Although philisophically I agree with the goal of improving working conditions and wages, my personal experiences with unions have been mostly negative. As a result, my stance towards unionization is more nuanced than simple “pro” or “con”.
The one-sentance executive summary of my position is: “Unions are a net benefit when labor is a commodity, and a net cost when labor is a specialty.”
To make sense of this, I need to examine what is a union, and what is a commodity.
- A commodity is a kind of good in which all units are more or less interchangeable. Copper is a commodity – there’s no fundamental difference between copper mined in Australia and copper mined in the US.
- A union is most fundamentally a cartel of labor. That is, it is an agreement by workers not to undercut each other on the price of their labor.
I use the term “commodity labor” to mean jobs in which workers are more or less interchangeable. This may mean that the work is simple enough that anyone can do it – like for example, washing dishes. Or it may mean that the techniques involved are highly standardized and legislated, so that there is little difference between workers. An example of this would be electricians and plumbers.

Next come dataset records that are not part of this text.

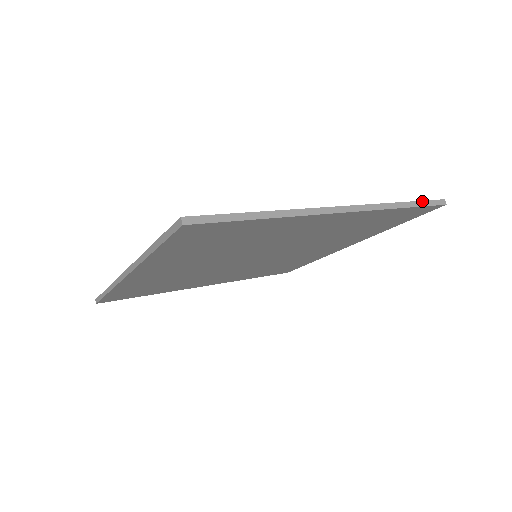
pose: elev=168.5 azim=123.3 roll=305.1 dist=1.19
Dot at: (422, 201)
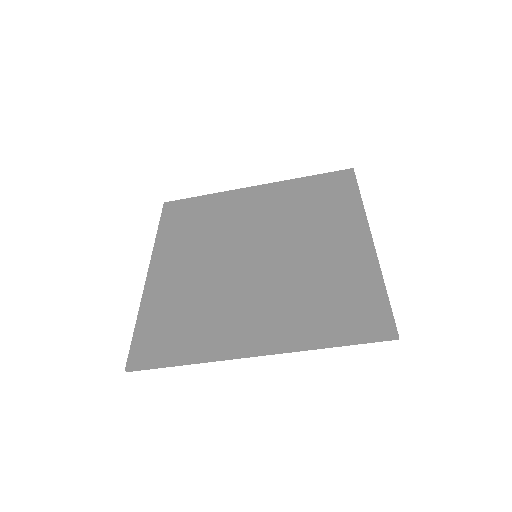
Dot at: occluded
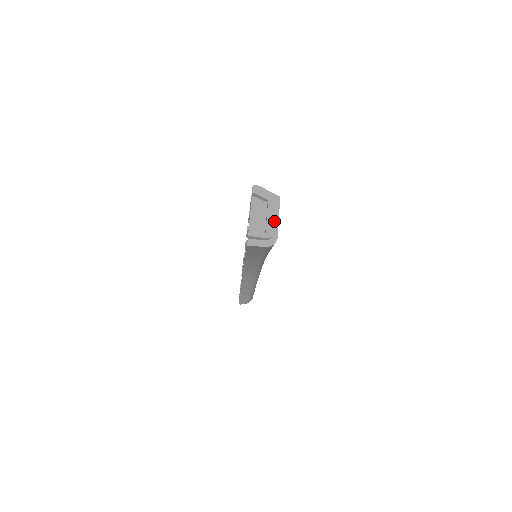
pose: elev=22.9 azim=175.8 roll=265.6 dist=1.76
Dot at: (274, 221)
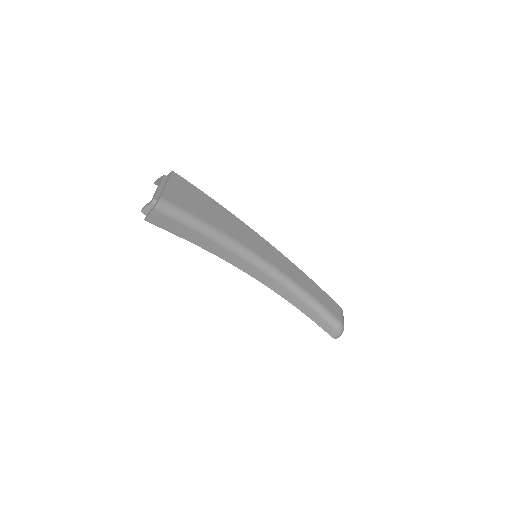
Dot at: (163, 189)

Specialty labor, on the other hand, is where each worker has a unique skill set that is not easily replaced. This is true in almost any creative field; The one I am most familiar with is software engineering.
For commodity laborers, unions provide an important benefit of maintaining a decent wage. Normally, in an unrestricted free market, the suppliers of a commodity will underbid each other until the price of the commodity drops to just above its “replacement cost”, i.e. the cost to actually produce the commodity. For labor, the replacement cost is called “starvation wages” – the lowest possible that you can pay someone and still keep them alive and producing children. Before the development of unions, such working conditions were common.
Unions are at their most powerful when they have a means to prevent independent workers from undercutting the union price, when they in effect have a monopoly on labor. This is a classic prisoner’s dilemma – an unemployed individual might gain a temporary advantage by agreeing to reduced wages, but he is better off if no one else does the same.
In a specialty labor market, things are quite different. For one thing, workers aren’t competing with each other directly on price, since workers aren’t as interchangeable. If I need someone to work on Windows device drivers, I not only need to find someone who knows about that specific application domain, I need to decide how much I want to pay vs. the skill level I am likely to get – that is, I can get someone really good and pay a lot for it, or I can get someone not quite as good and pay less.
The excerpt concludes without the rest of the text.